In the old world view, if one was one thing, then there was no escape from that description or stereotype -- one had to remain an alcoholic or another genetic fixation because that's the only fate that life allowed. Thus, it was very important what and how one labeled themselves -- as black or white, liberal or conservative, schizophrenic, one thing exclusive of the other -- rather than being all, or as much of life as one wanted to be -- while discovering those limitations and possibilities.

This larger cultural context dominates and influences all aspects of our thinking and doing -- as the prevailing paradigm, of which at any time, there are those on the leading edge, many in the mainstream looking for that leadership, and those fiercely defending the old status quo, even though with every battle, their cause seems to grow more hopeless, until finally, there is the capitulation that everything in the world has changed and is different from how they thought it would always have to be, and they are now playing "catchup" because they only prepared for their one outcome that was not to be.

That is the important survival value of conditioning in which change is the most important adaptation to understand and facilitate -- and not steeling oneself ever more determinedly, for only one outcome. We need to be prepared for a range of challenges, situations, and responses, and optimize the effectiveness of whatever life will bring -- hardship at times, but not always, and hopefully, by preparing for the worst, being able to recognize and appreciate the good and better when it comes "unexpectedly," and embrace it rather than deny and suppress it so that the negative assuredly replaces it.

So this matter of conditioning has evolved in a very short time from one century to another, to value quite different capabilities, and to make the proper responses -- so that one no longer consumes all the food one can obtain because there is a ruinous abundance instead of traditional, anticipated scarcities. This is true of food, resources, and information -- that an advantage can be turned into a disadvantage, if one does not individuate their personal responses to the much larger generalizations. You don't want more water in a flood, but that is all one can think of in a drought -- and one has to at least recognize the reality of their actual situation over the generalized "average," which doesn't tell us anything meaningful, or advantageous to know.

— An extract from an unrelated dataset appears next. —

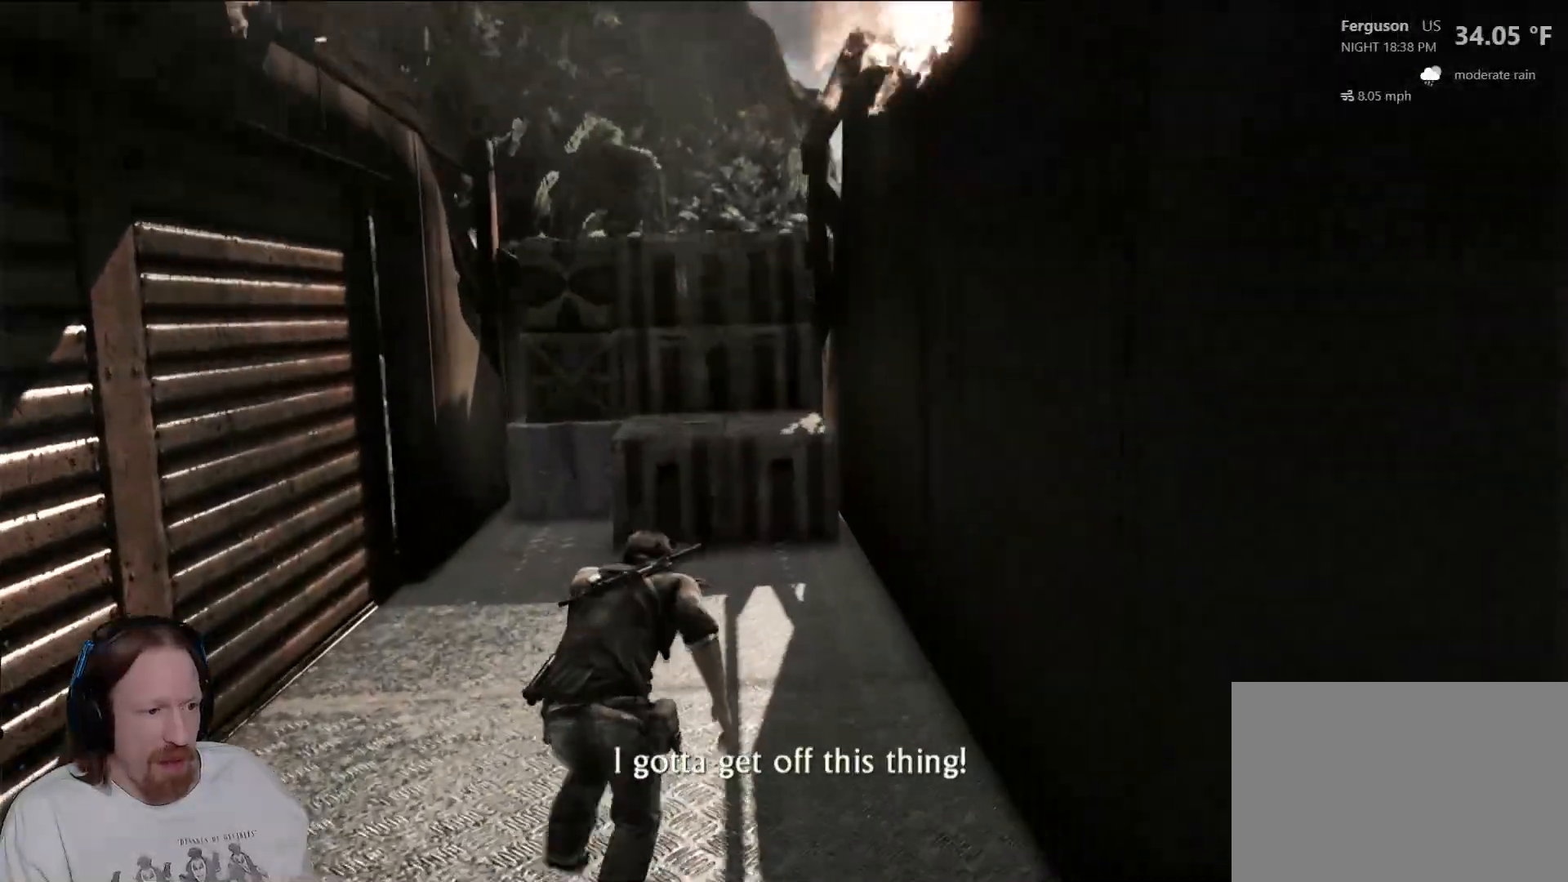
{"buttons": [], "left_stick": "up", "right_stick": "center", "events": []}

This is probably the great shift in how we view, experience and understand the world of this time -- that the generalizations of old, have become less helpful than an actual assessment of the actual, that we can more usefully also know "more" about -- and not just simply more without end, as though somehow, that will always be useful. It can be a distraction and diversion from the attention one really needs to give to an actual situation -- which the learning for learning's sake advocates, will argue, is simply "anecdotal," rather than the preferred consensus as what is happening in the abstract -- while caring very little about what is actually going on around them.

We call such people lost in their own thought and ideologies -- having very little contact with what most others would agree is happening as a verifiable reality. They may insist that the world in their own heads, takes precedence over the reality everyone else is experiencing -- because theirs is a superior understanding passed down directly from the highest authority. The common term is cognitive dissonance -- that there is no corresponding reality with that going on inside their heads.

And so a very important tenet of any conditioning, should be integrating the world of thought with the world of action and verifiable, observable reality. When this connection breaks down, or is never established, then it becomes nearly impossible to effect improvement and change in any meaningful discussion. Yet, it is common in the instruction of exercise, that this very direct action of producing change of the muscle itself is never produced all the while one may ostensibly said to be exercising (changing) -- because that actual change of muscular states is barely detectable, as is obvious in anybody in any condition, actually effecting those differences.

It's much less important how much weight is lifted, or how far and fast it is lifted, and the effort sustained, than the actual degree that the muscle articulates from the greatest state of relaxation to its greatest state of contraction, which is such an obviously dramatic effect that the very word "muscle," was chosen to describe the appearance of a mouse moving under one's skin when observed in this range of its appearance and function -- a fact which has become lost to contemporary pseudo-academic discussions on conditioning activities, while expounding on everything else that doesn't matter.